A comienzos de año, luego que se informó que abogados del Departamento de Justicia de Estados Unidos intentaron demostrar que el presidente podía autorizar el uso de la tortura, el decano de la Facultad de Derecho de Yale, Harold Koh, dijo al Financial Times: "La idea de que el presidente tiene el poder constitucional de permitir la tortura es como decir que tiene el poder constitucional de cometer genocidio". Los asesores legales del presidente, así como el nuevo secretario de Justicia, tendrán escasa dificultad en señalar que Bush tiene realmente ese derecho, si es que la segunda superpotencia le permite ejercerlo.

El gobierno trata de encontrar maneras de liberar a sus principales funcionarios de toda responsabilidad. La sagrada doctrina de autoinmunización seguramente podrá aplicarse al proceso a Saddam Hussein (en momentos en que escribimos este artículo, estarían a punto de presentarse cargos contra ex miembros del gobierno iraquí, y tal vez contra el propio Saddam). Cuando Bush, el primer ministro Tony Blair y otros personajes en posiciones de autoridad lamentan los terribles crímenes de Saddam, siempre omiten las palabras "con nuestra ayuda, pues a nosotros no nos importaba".

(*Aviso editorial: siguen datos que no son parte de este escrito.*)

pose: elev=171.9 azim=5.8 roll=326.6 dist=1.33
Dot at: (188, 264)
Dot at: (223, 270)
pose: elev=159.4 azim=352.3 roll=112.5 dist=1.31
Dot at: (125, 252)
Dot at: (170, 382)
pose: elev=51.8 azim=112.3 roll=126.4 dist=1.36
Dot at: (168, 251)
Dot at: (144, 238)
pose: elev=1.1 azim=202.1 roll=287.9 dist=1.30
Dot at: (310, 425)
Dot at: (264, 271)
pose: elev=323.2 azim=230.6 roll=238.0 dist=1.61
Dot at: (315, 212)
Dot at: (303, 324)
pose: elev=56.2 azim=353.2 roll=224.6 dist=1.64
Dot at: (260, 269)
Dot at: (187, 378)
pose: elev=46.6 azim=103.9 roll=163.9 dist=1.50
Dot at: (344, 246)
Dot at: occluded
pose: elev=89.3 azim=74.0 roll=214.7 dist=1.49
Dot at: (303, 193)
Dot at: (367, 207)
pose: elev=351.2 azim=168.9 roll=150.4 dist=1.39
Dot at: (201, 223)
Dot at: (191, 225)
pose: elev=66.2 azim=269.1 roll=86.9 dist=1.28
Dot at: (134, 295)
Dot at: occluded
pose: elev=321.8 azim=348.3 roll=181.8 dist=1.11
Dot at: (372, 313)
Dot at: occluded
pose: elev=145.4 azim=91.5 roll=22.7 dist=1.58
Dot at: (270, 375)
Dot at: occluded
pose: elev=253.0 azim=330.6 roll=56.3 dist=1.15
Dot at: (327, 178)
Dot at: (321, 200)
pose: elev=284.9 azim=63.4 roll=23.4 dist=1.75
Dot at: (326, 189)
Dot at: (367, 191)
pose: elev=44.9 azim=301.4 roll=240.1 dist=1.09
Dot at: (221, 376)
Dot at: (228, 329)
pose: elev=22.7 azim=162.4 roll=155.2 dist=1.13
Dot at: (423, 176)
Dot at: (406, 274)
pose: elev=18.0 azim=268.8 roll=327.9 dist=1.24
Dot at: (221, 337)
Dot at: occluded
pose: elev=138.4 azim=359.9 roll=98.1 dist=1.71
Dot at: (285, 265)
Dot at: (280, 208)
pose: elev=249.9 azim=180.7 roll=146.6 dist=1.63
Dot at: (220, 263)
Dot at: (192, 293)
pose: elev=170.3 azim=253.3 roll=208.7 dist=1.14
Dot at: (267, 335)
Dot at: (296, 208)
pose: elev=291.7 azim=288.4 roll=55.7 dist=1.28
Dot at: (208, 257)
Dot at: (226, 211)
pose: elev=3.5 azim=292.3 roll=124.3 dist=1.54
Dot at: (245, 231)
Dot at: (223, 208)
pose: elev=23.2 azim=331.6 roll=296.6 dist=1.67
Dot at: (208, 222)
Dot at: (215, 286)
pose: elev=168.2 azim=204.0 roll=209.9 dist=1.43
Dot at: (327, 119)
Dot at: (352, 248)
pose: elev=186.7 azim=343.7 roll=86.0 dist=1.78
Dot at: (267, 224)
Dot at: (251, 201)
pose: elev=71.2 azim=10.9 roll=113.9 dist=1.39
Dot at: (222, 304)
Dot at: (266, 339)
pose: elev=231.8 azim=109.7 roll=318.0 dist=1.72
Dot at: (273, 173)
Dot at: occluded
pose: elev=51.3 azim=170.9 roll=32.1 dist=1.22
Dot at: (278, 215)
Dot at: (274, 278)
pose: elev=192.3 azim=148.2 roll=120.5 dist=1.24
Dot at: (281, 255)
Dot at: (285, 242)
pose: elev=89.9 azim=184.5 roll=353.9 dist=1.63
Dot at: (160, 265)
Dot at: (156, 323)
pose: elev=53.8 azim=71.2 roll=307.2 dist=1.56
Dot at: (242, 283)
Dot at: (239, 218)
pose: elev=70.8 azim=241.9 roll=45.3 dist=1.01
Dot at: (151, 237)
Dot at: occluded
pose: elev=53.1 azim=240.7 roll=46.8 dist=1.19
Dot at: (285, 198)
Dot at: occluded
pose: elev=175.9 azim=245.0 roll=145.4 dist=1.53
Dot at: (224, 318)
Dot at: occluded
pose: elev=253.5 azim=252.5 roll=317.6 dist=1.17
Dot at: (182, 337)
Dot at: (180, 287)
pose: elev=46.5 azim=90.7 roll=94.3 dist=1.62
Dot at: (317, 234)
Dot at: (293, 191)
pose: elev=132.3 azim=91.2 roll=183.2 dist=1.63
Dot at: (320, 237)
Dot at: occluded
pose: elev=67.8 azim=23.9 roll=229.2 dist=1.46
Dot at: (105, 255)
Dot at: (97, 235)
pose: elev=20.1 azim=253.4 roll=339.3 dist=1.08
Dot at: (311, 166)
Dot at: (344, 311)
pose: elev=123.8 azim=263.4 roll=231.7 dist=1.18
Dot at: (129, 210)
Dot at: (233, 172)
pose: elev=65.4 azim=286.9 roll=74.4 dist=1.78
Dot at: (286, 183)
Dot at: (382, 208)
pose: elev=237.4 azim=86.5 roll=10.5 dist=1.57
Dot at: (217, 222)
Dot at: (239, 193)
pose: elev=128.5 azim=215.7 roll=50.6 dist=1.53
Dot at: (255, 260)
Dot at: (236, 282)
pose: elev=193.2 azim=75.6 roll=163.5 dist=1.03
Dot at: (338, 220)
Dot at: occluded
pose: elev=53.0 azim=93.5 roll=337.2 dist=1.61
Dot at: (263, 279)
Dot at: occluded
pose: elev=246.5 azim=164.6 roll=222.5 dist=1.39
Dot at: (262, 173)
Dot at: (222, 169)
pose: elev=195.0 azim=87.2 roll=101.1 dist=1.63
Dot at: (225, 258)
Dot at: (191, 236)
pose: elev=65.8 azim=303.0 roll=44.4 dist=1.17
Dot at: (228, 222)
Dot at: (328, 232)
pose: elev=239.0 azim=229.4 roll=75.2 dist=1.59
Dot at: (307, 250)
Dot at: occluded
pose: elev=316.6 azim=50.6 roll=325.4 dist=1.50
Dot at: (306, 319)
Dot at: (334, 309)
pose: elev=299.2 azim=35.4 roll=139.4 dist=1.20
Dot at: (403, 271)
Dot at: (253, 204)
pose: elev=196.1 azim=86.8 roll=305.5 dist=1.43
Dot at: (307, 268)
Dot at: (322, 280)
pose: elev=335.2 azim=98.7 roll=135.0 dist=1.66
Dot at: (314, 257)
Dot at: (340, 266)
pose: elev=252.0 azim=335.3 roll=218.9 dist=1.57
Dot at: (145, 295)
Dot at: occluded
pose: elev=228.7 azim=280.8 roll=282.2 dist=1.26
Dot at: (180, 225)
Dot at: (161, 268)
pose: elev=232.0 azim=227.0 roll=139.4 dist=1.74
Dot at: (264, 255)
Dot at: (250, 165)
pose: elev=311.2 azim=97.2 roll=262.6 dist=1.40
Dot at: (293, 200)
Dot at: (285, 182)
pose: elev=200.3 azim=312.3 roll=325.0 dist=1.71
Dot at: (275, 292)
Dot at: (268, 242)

"Se están haciendo todos los esfuerzos para crear un tribunal que parezca independiente. Pero funcionarios estadounidenses han favorecido medidas para controlarlo, a fin de evitar poner en entredicho el papel de Estados Unidos y de otras potencias occidentales que respaldaron previamente al régimen", dijo a Le Monde Diplomatique Cherif Bassiouni, profesor en la Facultad de Derecho de la Universidad De Paul y experto en el sistema legal iraquí. Eso hace lucir todo el proceso como la venganza del vencedor, algo que era previsible.

¿Cuál es la mejor respuesta a esta situación? En Estados Unidos disfrutamos un legado de gran privilegio y libertad que resulta notable si se toman en cuenta estándares comparativos e históricos. Podemos abandonar ese legado y optar por la fácil senda del pesimismo: no hay esperanza alguna; por tanto, hay que abandonar la lucha. Pero también podemos aprovechar ese legado para ampliar una cultura democrática en la cual el pueblo desempeñe algún papel a fin de decidir no sólo en el terreno político, sino en la crucial área de la economía.

No se trata de ideas extremistas. Fueron articuladas con claridad, por ejemplo, por John Dewey, el principal filósofo social estadounidense del siglo XX, quien dijo que hasta que el feudalismo industrial sea remplazado por la democracia industrial, la política seguirá siendo la sombra que arrojan las grandes corporaciones sobre la sociedad. Dewey se basó en una larga tradición de pensamiento y de acción que se desarrolló de manera independiente en la cultura de la clase obrera desde los orígenes de la revolución industrial estadounidense, cerca de Boston.

Tales ideas permanecen apenas debajo de la superficie y podrían llegar a formar parte de nuestras sociedades, de nuestras culturas e instituciones. Pero, como otras victorias en favor de la justicia y de la libertad en el curso de los siglos, nada ocurrirá por su cuenta. Una de las lecciones más claras de la historia, incluida la reciente, es que los derechos no son graciosamente concedidos, sino ganados.